We will use point plotting to graph the function. It will be easier to start with values of $$y$$ and then get $$x$$.

$$y$$ $$\left(\frac{1}{3}\right)^{y}=x$$ $$(x,y)$$
$$-2$$ $$\left(\frac{1}{3}\right)^{-2}=3^{2}=9$$ $$(9,-2)$$
$$-1$$ $$\left(\frac{1}{3}\right)^{-1}=3^{1}=3$$ $$(3,-1)$$
$$0$$ $$\left(\frac{1}{3}\right)^{0}=1$$ $$(1,0)$$
$$1$$ $$\left(\frac{1}{3}\right)^{1}=\frac{1}{3}$$ $$\left(\frac{1}{3}, 1\right)$$
$$2$$ $$\left(\frac{1}{3}\right)^{2}=\frac{1}{9}$$ $$\left(\frac{1}{9}, 2\right)$$
$$3$$ $$\left(\frac{1}{3}\right)^{3}=\frac{1}{27}$$ $$\left(\frac{1}{27}, 3\right)$$

Try It $$\PageIndex{2}$$

 (a) Graph: $$y=\log _{\frac{1}{2}} (x)$$. Answer (a) (b) Graph: $$y=\log _{\frac{1}{4}} (x)$$. Answer (b)

The following log functions $$y=\log _{\frac{1}{2}} (x), y=\log _{\frac{1}{3}} (x)$$ and $$y=\log _{\frac{1}{4}} (x)$$ have graphs that are similar:

• The graphs of all have the same basic shape. This is because all the log functions have a fractional base $$0<b<1$$.
• All graphs contain the vertical asymptote $$x=0$$ and key points$$(1,0),\: (b, 1),\: \left(\frac{1}{b},-1\right)$$, just like when $$b>1$$.
• The domain and range are also the same as when $$b>1$$. The domain is $$(0,∞)$$, the range is $$(−∞,∞)$$ and the $$y$$-axis is the vertical asymptote.

We summarize these properties in the chart below.

THE PROBLEM: Reproduce the logarithm passage word for word from "The following log" to "the vertical asymptote.". Work only from the logarithm passage.

MATERIAL:
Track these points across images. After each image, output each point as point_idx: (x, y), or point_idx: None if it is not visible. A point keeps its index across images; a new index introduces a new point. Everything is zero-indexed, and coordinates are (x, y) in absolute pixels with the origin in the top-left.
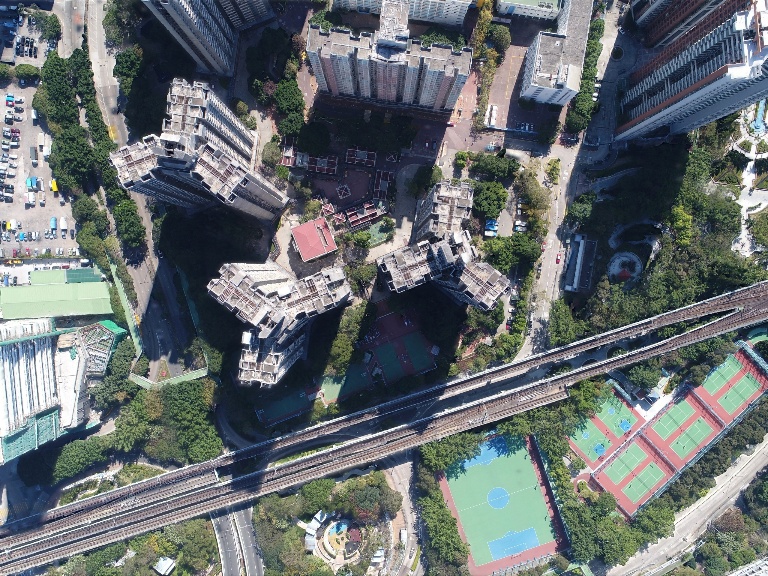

ANSWER TO THIS PROBLEM:
The following log functions $$y=\log _{\frac{1}{2}} (x), y=\log _{\frac{1}{3}} (x)$$ and $$y=\log _{\frac{1}{4}} (x)$$ have graphs that are similar:

• The graphs of all have the same basic shape. This is because all the log functions have a fractional base $$0<b<1$$.
• All graphs contain the vertical asymptote $$x=0$$ and key points$$(1,0),\: (b, 1),\: \left(\frac{1}{b},-1\right)$$, just like when $$b>1$$.
• The domain and range are also the same as when $$b>1$$. The domain is $$(0,∞)$$, the range is $$(−∞,∞)$$ and the $$y$$-axis is the vertical asymptote.